UW News

November 10, 2010

UW to lead in five-year, $40 million Head Start grant promoting early childhood learning

UW News

Knowing that strong early learning can boost later classroom success, the University of Washington’s College of Education will take the lead in a new, five-year, $40 million national Head Start grant to improve young children’s readiness for school.


The grant, which the UW will share with six partner institutions, will be used to create the new National Center on Quality Teaching and Learning, based at the UW. The center’s five-year mission, starting January 2011, will be to discover and share best practices in teaching and learning for Head Start teachers and others.


“The evidence is clear that early learning can make a lifetime of difference,” said Tom Stritikus, dean of the UW College of Education. “The center will allow the college — together with our collaborators across the country — to bring to scale the best practices that we’ve collectively learned through years of research. It’s a big project for us, with a big payoff for the children.”

Head Start is a federal program serving needs of children from 3 to 5 years old, recognizing that the early years are crucial to children’s growth and development. Head Start programs promote school readiness by enhancing children’s social and cognitive development as well as parent and family engagement with literacy and learning.

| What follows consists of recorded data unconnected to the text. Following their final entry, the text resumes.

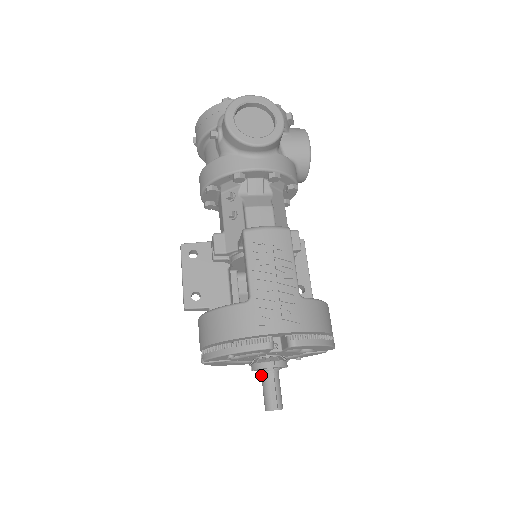
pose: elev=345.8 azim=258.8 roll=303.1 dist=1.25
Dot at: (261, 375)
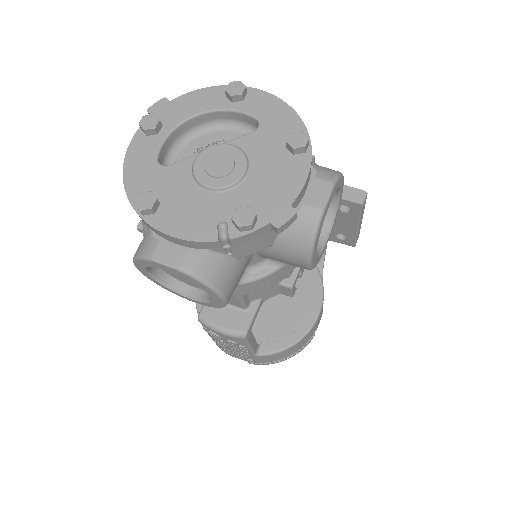
Dot at: occluded
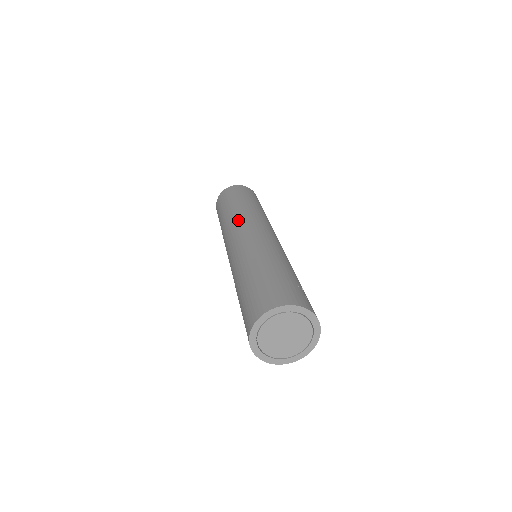
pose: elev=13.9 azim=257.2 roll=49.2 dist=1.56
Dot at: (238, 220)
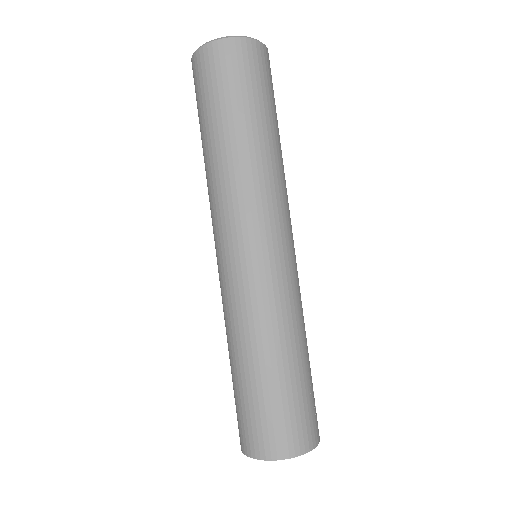
Dot at: (244, 200)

The UW will operate the new center in collaboration with the University of Virginia, Vanderbilt University, Iowa State University, University of Southern Florida, University of Wisconsin-Milwaukee and the University of Illinois at Urbana Champaign.

UW faculty leading the work at the new National Center on Quality Teaching and Learning will be Susan Sandall, associate professor of special education; and Gail Joseph, assistant professor of educational psychology.

Sandall and Joseph, both former classroom teachers and teacher trainers, feel the grant presents a “monumental” opportunity to improve the classroom setting for the nation’s youngest learners.

“This has all the resources to put teachers into every classroom who create an excitement about early learning — who take advantage of the children’s enthusiasm, who create environments where children are excited about new ideas and talk about them in different ways,” said Joseph. “And there’s no reason why every child can’t have that opportunity.”

Sandall added that the center will seek to improve every-day teaching practices in Head Start “so that children when they go to school sustain the gains they made in Head Start programs.”


This team of collaborators will include experts in early childhood care and education, special education and early intervention. The researchers also plan to create a “Head Start University” concept to engage leaders in the field and develop research-based college courses for would-be Head Start instructors and staff.


“One of the goals of the center will be to develop and implement a coaching and mentoring system to help Head Start teachers implement evidence-based practices related to teaching and learning,” said Mary Louise Hemmeter, associate professor of special education and the lead Vanderbilt researcher on the project.


Sandall said the existing system of mentoring has lacked “quality assurance, if you will, about the content that’d being delivered. That’s where we would hope to have a real impact — on the system that supports the teacher in the classroom.”

The UW has long practical experience in early childhood education with the Haring Center, begun in 1965, and its affiliated school, the Experimental Education Unit, which serves children with and without disabilities from birth through kindergarten.

Researchers at the new center will:

• Gather, review and catalog research-based practices in early childhood assessment, curriculum and instruction.

• Put proven-effective practices into daily use through professional development of Head Start staff, and establish a system to sustain the use of these practices.

• Gather and review data to measure improved quality and student learning in Head Start classrooms.

• Build connections among parents, teachers, pre-K staff and kindergarten staff to help Head Start students make a smooth transition to elementary school.


The National Center on Quality Teaching and Learning is one of four new centers created by the Office of Head Start in September. The centers are part of the redesigned Training and Technical Assistance system, which aims to provide Head Start teachers and program staff with the knowledge and skill to use best practices/evidence-based practices through a system of training and technical assistance providers, early childhood specialists and consultants.